For a look at the substance of the first lady's trip, Laurie Burkitt, a reporter in the Beijing bureau of the Wall Street Journal, joined Take Two. 


What has the first lady been doing?

On Friday she visited with China’s first lady and visited schools together and she played pingpong, which she’s not too shabby at. Then she saw some robots. She also went to the forbidden city and then had a special performance. The Chinese side wouldn’t say what that was and the American side wouldn’t either but I’ll have you know that the Chinese first lady happens to sing so we’re wondering if maybe she didn’t give that performance herself.

Can you talk about the reception of her education talks?

They’ve latched onto that because it’s a pretty safe issue. They know they need to beef up innovation and give full access to rural and urban citizens so everyone can have education.
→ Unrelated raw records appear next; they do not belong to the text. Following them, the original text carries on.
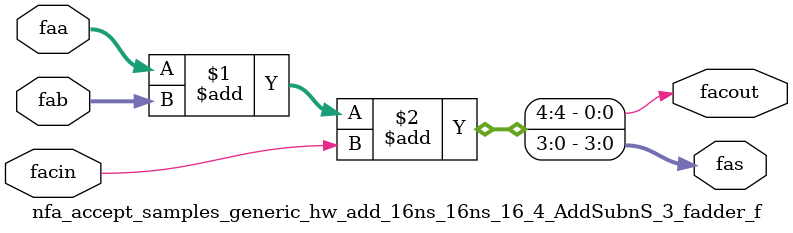
<source format=v>
module nfa_accept_samples_generic_hw_add_16ns_16ns_16_4_AddSubnS_3_fadder_f 
#(parameter
    N = 4
)(
    input  [N-1 : 0]  faa,
    input  [N-1 : 0]  fab,
    input  wire  facin,
    output [N-1 : 0]  fas,
    output wire  facout
);
assign {facout, fas} = faa + fab + facin;
endmodule
</source>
She apparently indirectly criticized China for severe restrictions in the media. Can you tell us what she said, how she said it and what the reaction has been?

She was giving a speech to Stanford University at Peking, one of China’s biggest and most important universities. She talked about the importance of overseas education to broaden the horizon of each individual and mixed in between that she mentioned freedom of speech and access to information. She used pretty strong language. She said something like, ‘Countries are stronger and more prosperous when everyone can be heard.’ She mentioned her own experience and said, ‘My husband and I are on the receiving end of a lot of criticism but we really wouldn’t trade it in for the world.’

Later this week she will be eating a Tibetan lunch in China. Can you explain the significance of this?

Tibetan food is not the world’s greatest, it’s mostly yak meat. So the reason to eat it would be to open discussion about a region of China that has really been fighting for independence. And President Obama recently met with the Dalai Lama, the religious leader who now lives in India and he’s not allowed to go back. It’s definitely contentious.